In many cases, the data we are interested in is located inside documents that have been scanned, especially when they come from external medical facilities. Therefore, this content can’t be accessed until it is transformed into selectable text. The solution is to use an OCR (optical character recognition) algorithm that is as accurate as possible to generate a perfect copy of the initial document, but with selectable text this time.
In our research, we tried to build our own OCR solution using open source libraries and improving it with custom code. Here is an example of the best output we could achieve in a week of work :
It’s pretty good, but it is absolutely necessary to have 99% - 100% accuracy because if any numerical value is wrong, the results are completely unusable. Therefore, we started looking at the proprietary solutions from different cloud providers. The conclusion was that AWS Textract, the OCR solution from AWS, was miles ahead of what we could ever develop ourselves.
While it is not optimal for us to use a cloud solution because we have to anonymize all the data that is sent to the cloud and the client has to pay for the service, it’s still the only option because the incredible performances and quality of their algorithm match our business requirements.
With the overall aim of developing methodologies and open-source code that can be extended and applied to other medical institutes, we wrote a scientific paper about one of the use cases we worked on.
We published this paper titled "Optimizing the Retrieval of the Vital Status of Cancer Patients for Health Data Warehouses by Using Open Government Data in France" in the magazine " IJERPH" for the special issue "The Revolution of Health Data Warehouses in Hospitals: From Theory to Practice".
Abstract
Electronic Medical Records (EMR) and Electronic Health Records (EHR) are often missing critical information about the death of a patient, although it is an essential metric for medical research in oncology to assess survival outcomes, particularly for evaluating the efficacy of new therapeutic approaches. We used open government data in France from 1970 to September 2021 to identify deceased patients and match them with patient data collected from the Institut de Cancérologie de l'Ouest (ICO) data warehouse (Integrated Center of Oncology-the third largest cancer center in France) between January 2015 and November 2021. To meet our objective, we evaluated algorithms to perform a deterministic record linkage: an exact matching algorithm and a fuzzy matching algorithm. Because we lacked reference data, we needed to assess the algorithms by estimating the number of homonyms that could lead to false links, using the same open dataset of deceased persons in France. The exact matching algorithm allowed us to double the number of dates of death in the ICO data warehouse, and the fuzzy matching algorithm tripled it. Studying homonyms assured us that there was a low risk of misidentification, with precision values of 99.96% for the exact matching and 99.68% for the fuzzy matching. However, estimating the number of false negatives proved more difficult than anticipated. Nevertheless, using open government data can be a highly interesting way to improve the completeness of the date of death variable for oncology patients in data warehouses.

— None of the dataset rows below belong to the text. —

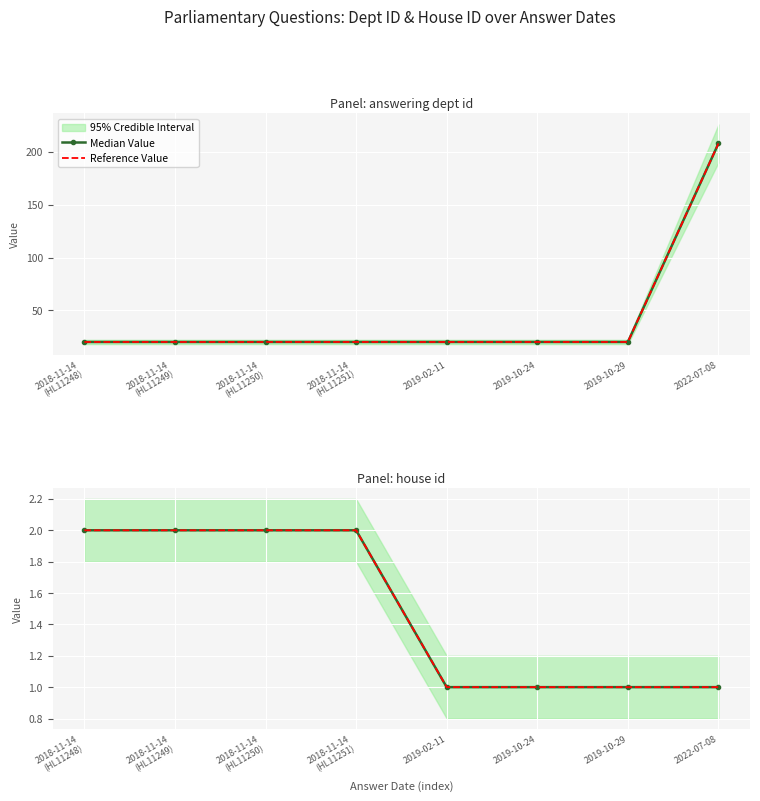

Between 2019-02-11 and 2018-11-14
(HL11248), which is larger?

2018-11-14
(HL11248)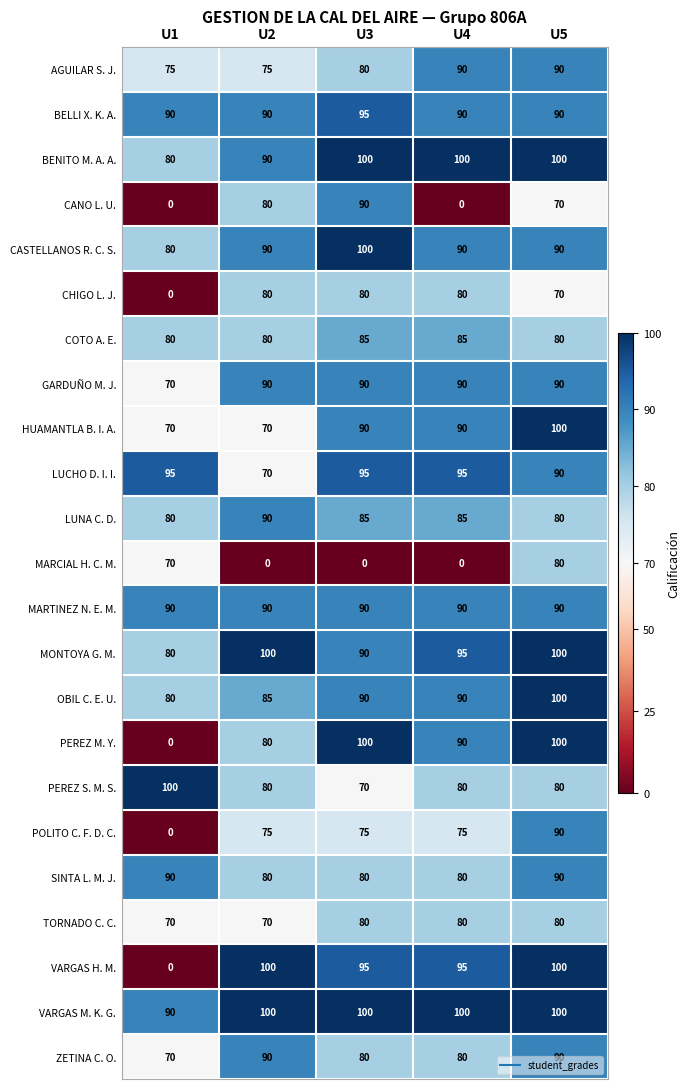

Is it true that CASTELLANOS R. C. S. equals 80 at U1?

True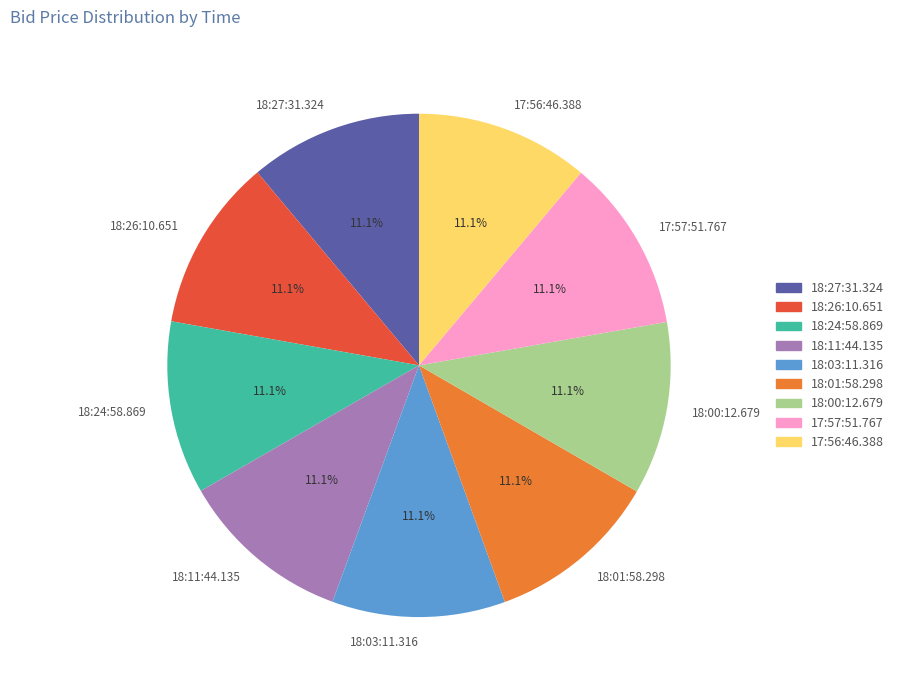

How many segments does this pie chart have?

9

You can find the full paper here.
Everything was going well until ICO hired a new project manager for the Data Factory. This person failed to understand and adapt to the company, making too many sub optimal decisions, partnering with the wrong third parties, and wasn’t able to prioritize the team’s tasks properly. This led to a slow breakdown of the project until it wasn’t possible to work on anything at all.
Thus we ended up quitting in May 2022. While I’m glad about the opportunity we had and all the things we could learn along the way, I’m personally very disappointed how our relationship shaded and I wish that one day we can come back in different circumstances and finish what we started.